A few days ago, the Times of London had a long, sneering feature on the fate of Dubai. You can read the condescending parts at your leisure. Here, I will just mention the more pertinent discussion of the fallout from the credit crisis:
The credit crunch hit Dubai badly, and it is clinging to its despised but less feckless neighbour, Abu Dhabi, for a very large bail-out. Troubled state-backed firms owe British companies more than £400m. The plush apartment complexes down at the marina are half-empty, investment has collapsed and property prices with it — house prices are down by as much as 50% and are predicted to fall by another 20%. It is almost impossible to put a precise figure on the rate of the collapse, because, according to one estate agent, there is no market. Nobody is buying, nobody is renting; there is no new business. An estimated £335 billion of projects have been halted or are on hold. And it is predicted that the population [a majority of which are expats] could decline by 17.1% by the end of the year, so things will not be getting better too quickly.
It seems that another project in the emirate has come undone: sponsorship money in the much-vaunted $20M Race to Dubai that was supposed to become the flagship event of the European Professional Golfer Association (PGA). When the lure for the event is money plain and simple, its luster dims significantly when there is, er, no more money. From the Chicken Noodle Network:
The European Tour looks set to suffer a major body blow this week when it announces a reduction in prize money for this year's flagship $20 million Race to Dubai and Dubai World Championships.
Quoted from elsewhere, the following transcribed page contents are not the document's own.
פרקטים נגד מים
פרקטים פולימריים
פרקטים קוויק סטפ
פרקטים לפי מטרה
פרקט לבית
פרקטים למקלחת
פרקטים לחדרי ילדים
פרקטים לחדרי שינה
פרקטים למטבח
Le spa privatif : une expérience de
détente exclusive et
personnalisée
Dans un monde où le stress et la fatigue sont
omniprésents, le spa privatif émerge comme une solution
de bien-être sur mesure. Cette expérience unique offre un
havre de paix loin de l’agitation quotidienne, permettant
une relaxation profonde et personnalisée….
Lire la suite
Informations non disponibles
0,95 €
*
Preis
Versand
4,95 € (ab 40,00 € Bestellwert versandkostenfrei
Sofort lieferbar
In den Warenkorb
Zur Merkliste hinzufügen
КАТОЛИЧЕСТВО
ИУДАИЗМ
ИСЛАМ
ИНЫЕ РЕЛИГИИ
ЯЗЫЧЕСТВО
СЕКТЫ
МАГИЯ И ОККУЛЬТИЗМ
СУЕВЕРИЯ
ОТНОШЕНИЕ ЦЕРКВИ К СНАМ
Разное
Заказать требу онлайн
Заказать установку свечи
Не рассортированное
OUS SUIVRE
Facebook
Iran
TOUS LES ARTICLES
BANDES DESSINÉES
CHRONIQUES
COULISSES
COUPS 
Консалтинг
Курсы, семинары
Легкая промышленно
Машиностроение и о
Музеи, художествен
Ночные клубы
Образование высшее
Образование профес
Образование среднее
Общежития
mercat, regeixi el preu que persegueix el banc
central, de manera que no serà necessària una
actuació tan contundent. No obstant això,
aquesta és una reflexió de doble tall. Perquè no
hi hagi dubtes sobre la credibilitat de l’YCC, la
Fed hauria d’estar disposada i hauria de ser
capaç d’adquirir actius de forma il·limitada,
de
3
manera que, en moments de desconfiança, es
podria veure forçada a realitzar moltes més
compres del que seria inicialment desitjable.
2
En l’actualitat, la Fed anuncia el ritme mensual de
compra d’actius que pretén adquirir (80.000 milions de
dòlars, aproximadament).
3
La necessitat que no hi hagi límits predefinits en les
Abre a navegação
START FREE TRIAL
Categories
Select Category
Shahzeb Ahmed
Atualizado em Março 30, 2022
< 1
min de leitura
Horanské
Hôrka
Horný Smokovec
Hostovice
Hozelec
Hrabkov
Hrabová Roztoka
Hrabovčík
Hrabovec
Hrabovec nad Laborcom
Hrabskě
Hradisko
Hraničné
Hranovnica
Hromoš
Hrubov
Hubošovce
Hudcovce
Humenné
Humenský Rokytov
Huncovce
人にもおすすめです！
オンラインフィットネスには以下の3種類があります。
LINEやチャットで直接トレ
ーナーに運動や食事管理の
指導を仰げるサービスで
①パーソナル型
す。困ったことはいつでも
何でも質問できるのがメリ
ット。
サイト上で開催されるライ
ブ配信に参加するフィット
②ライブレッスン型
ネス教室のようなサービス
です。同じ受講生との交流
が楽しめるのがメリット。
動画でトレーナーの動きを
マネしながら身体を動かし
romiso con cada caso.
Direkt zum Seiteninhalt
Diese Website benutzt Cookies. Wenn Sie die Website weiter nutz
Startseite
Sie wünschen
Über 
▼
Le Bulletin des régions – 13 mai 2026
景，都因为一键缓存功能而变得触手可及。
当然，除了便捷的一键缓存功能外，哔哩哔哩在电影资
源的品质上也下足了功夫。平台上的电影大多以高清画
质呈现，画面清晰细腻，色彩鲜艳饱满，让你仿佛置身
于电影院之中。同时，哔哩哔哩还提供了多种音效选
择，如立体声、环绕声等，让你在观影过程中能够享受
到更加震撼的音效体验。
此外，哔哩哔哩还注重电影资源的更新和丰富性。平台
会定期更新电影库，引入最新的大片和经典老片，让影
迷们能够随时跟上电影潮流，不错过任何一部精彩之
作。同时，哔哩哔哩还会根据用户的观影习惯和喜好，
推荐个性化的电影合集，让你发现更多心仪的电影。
A golf insider from the region has told CNN that the impact of the credit crunch on Leisurecorp, the company behind the concept, and the fact the Dubai World Championship has not attracted the handful of marquee sponsors hoped for, has led to a decision to reduce the payout for one of golf's most lucrative competitions.

The running of Leisurecorp's day-to-day business now falls under the control of Dubai real estate developer Nakheel. Since the start of the year Leisurecorp has made many staff redundant, put its flagship development "The Jumeirah Golf Estates" on hold and its CEO David Spencer, the brains behind the "Race To Dubai" concept, has left the company...

With the reduction in prize money and persistent rumors among players that the Race Dubai will only be staged for one year instead of the original five, as promised when it was announced, the commitment of the players may be tested.

The move will come as a major embarrassment to the European Tour who had rebranded itself around the sponsorship and described the launch of the Race to Dubai as the most significant development in its history. The concept was supposed to help it keep pace with the PGA in the U.S. which outstripped its European rival's prize fund by many millions of dollars, especially with the $10 million FedEx Cup.

Dubai banked on the Race to Dubai to put it on the global map as a golf destination and was seen as the perfect marketing tool. But Dubai's financial struggles have affected many golf business such as the Tiger Woods course where construction has been put on hold and is now believed to be up for sale.
The bigger they spend, the harder they fall nowadays. The perfectly manicured greens in a desert environment does speak volumes about the artificiality of the entire project. Was the Dubai of endless skyscrapers--each taller and more fanciful than the one before--just a pipe dream? It may be another cautionary tale over lending to an entity with no credit rating to speak of despite endless suggestions that it would gain one. Were megaprojects and wads of cash thrown at sporting events really the ingredients for a successful post-energy future? I don't have the answers but think they're going back to the drawing board at Dubai mission control.